Gunned down

Only a week old, and the year 2013 is already groaning under the weight of a terrible burden: the death, by gun, of many innocents.

Ranjilo Nemer, killed when a homemade gun accidentally went off on New Year’s Eve, was only four years old; Stephanie Nicole Ella, killed by a stray bullet fired that same night, was seven; Michaella Caimol, hit in the chest by Ronald Bae at the start of his murderous killing spree in Kawit, Cavite, on the fourth day of the year, was also seven; Jan Monica de Vera, another victim of Bae’s, was all of three.

There have been many other victims; in 30 minutes of apparently calm and casual shooting, Bae killed a total of eight victims, including Jan Monica’s 34-year-old mother Rhea, two months pregnant; he also wounded 12 more. Deadly gunfire on New Year’s Eve injured some two dozen revelers. We all mourn their passing; we all offer our prayers to the wounded—but it is the deaths of the very young children that have impressed themselves on our consciousness. They dramatize the overwhelming senselessness of the violence.

There are simply too many loose firearms in the Philippines; a recent estimate puts the total number at some 600,000. That’s half of the 1.2 million firearms that have been registered with the police. In other words, one out of every three firearms in the country is unlicensed, or “loose.”

To make matters worse, the very system of licensing and regulation is highly porous; while law-abiding gun owners file for necessary permits and bring their guns only to gun clubs and shooting ranges, many firearms still manage to float through public spaces unimpeded.

We must tighten the net of regulation.

In the first place, the right to own or carry a gun does not exist, per se, in the Philippines. Gun ownership and gun use are a privilege that the State can regulate, or even withdraw when necessary. Assert that fundamental principle.

Secondly, the country has had a long experience with gun bans, which are in place during election season. No gun ban has ever stopped a determined assassin, and Philippine elections continue to suffer from too much violence, but consider the alternative: How much higher would the casualty tolls be after election day if no gun ban were in effect? Learn the lessons of experience.
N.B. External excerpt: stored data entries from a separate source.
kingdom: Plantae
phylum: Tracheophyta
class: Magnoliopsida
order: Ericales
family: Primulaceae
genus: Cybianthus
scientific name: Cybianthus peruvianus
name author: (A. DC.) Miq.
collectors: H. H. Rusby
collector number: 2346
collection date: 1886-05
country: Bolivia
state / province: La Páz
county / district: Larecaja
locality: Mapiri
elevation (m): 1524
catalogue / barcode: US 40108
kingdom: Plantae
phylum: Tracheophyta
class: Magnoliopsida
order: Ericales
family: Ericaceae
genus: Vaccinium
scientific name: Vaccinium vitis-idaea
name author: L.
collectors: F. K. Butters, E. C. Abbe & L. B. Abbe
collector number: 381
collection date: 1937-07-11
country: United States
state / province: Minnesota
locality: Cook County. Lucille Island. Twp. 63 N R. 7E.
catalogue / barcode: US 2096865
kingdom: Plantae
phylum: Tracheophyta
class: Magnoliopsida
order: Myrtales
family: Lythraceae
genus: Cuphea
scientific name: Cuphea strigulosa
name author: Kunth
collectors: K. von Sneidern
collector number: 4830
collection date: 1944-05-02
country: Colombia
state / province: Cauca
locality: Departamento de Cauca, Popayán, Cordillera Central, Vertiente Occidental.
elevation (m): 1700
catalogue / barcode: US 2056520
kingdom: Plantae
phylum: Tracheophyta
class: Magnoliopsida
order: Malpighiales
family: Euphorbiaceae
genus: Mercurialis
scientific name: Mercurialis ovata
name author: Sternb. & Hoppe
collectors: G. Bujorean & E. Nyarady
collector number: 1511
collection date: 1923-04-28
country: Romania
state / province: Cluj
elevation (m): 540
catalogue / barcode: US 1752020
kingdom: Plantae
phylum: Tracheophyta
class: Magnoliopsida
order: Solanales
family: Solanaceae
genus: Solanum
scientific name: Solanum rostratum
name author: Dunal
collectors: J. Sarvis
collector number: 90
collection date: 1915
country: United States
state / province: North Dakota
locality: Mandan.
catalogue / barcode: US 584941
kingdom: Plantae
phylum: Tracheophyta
Thirdly, consider making gun bans permanent. Allow only qualified persons—from the military, police, security forces—to carry firearms in public. That is the only way to go.

Misfired

AS WE all push for stricter gun controls, we must also beware of misleading or less-than-useful interventions. To cite two examples:

The information that Bae was high on drugs at the time of the killings seems to have entrenched the positions of those who traditionally oppose a total gun ban. Sen. Tito Sotto, for example, said the focus of government effort should be on controlling illegal drug use.

The Philippine Drug Enforcement Agency, he said, should be given more funds, “so it could upgrade its anti-drug operations. There should also be more coordination and synchronization in the efforts of all agencies involved in the fight against illegal drugs.”

We are not against giving the PDEA the funds it needs, but Sotto does not seem to have considered the matter thoroughly: If guns were not easily available, how many people would a drugged Bae have managed to kill with, say, a bolo or a knife?

Another senator, Bong Revilla of Cavite, has accused the Calabarzon regional police director of increasing the casualty toll in Bae’s killing spree through his “unilateral” decision to reshuffle Cavite police officials.

“The new officers [Chief Superintendent James] Melad assigned to the province knew nothing and were unfamiliar with places there. That’s obvious in their response to the emergency,” Revilla charged in a written statement.

It is important to determine exactly what happened in that fateful hour in Kawit last Friday, and what the police did and didn’t do, but Revilla’s tirade seems to be fueled by internal (that is, provincial) politics. It’s best he doesn’t get in the way.